Doctors survive through routine and when that routine is altered, whether it be an alteration of equipment, entirely new equipment, or a change to the system which they have trained and practiced to work inside, then they must learn to adapt and survive once more.

So How Do They Survive?

Doctors and physicians know more than anyone that change inside the medical industry is unavoidable and necessary.

Even if they center around equipment or systems that had already been proven to be fit for practice.

In a job which regularly deals with life-or-death situations, it is fair to say that they have built the confidence to adapt and maneuver around events which are not necessarily part of the plan.

If a routine surgery goes wrong, for instance, then they must perform under pressure, communicate with colleagues about how best to deal with the situation, and then have the confidence to do what is necessary.

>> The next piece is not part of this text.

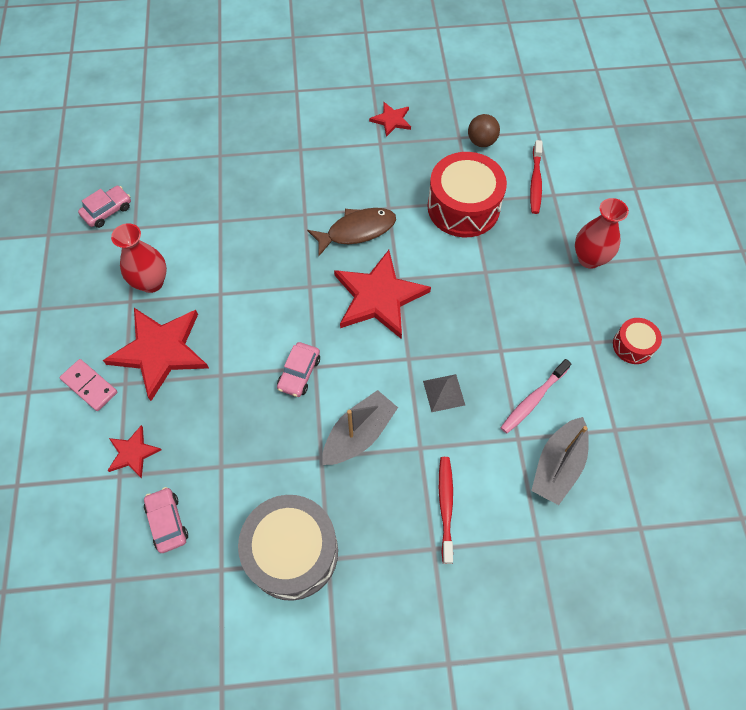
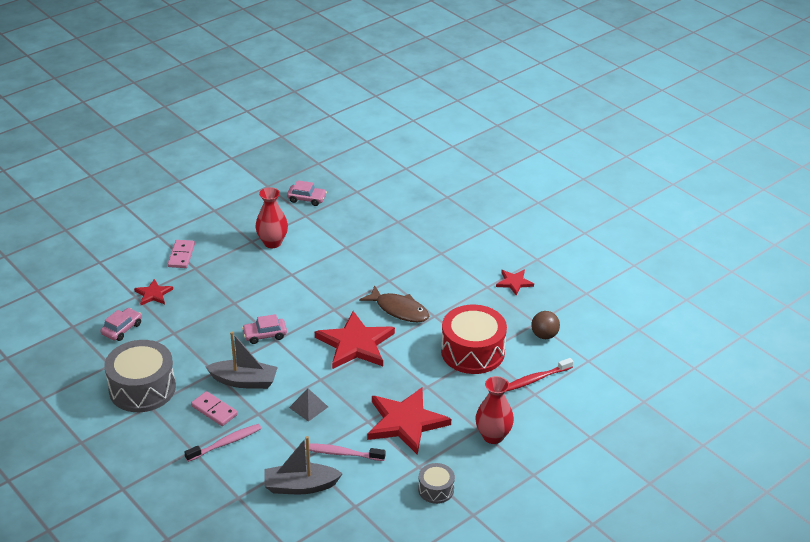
camera: 55 degrees right, 25 degrees down
red star [103,308,209,401] -> red star moved to [367,387,451,455]
red toothbrush [439,457,453,564] -> pink toothbrush [184,424,262,462]
red drum [613,318,662,364] -> grey drum [418,463,455,504]
none -> pink domino [191,391,238,426]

It is no different with greater and widespread change. Communication and confidence are the key in embracing it.

The Healthcare System Will Continue to Change for the Better

With new technological advancements happening every year, the healthcare system has evolved into something that looks very different to what it was even thirty or forty years ago.

The reason this should not be a cause for concern is because, in an environment as testing and pressured as hospitals and clinics, any advancement introduced is done so to provide ease and efficiency where it wasn’t before.

This will be crucial in patients’ experiences, and for the doctors too, especially in a post-pandemic world where hospitals must learn once more how to go back to a normal routine.

The scars of the past two years will undeniably linger on the skin of their foundations, and so now is a better time than any to make their lives easier in order to better ours.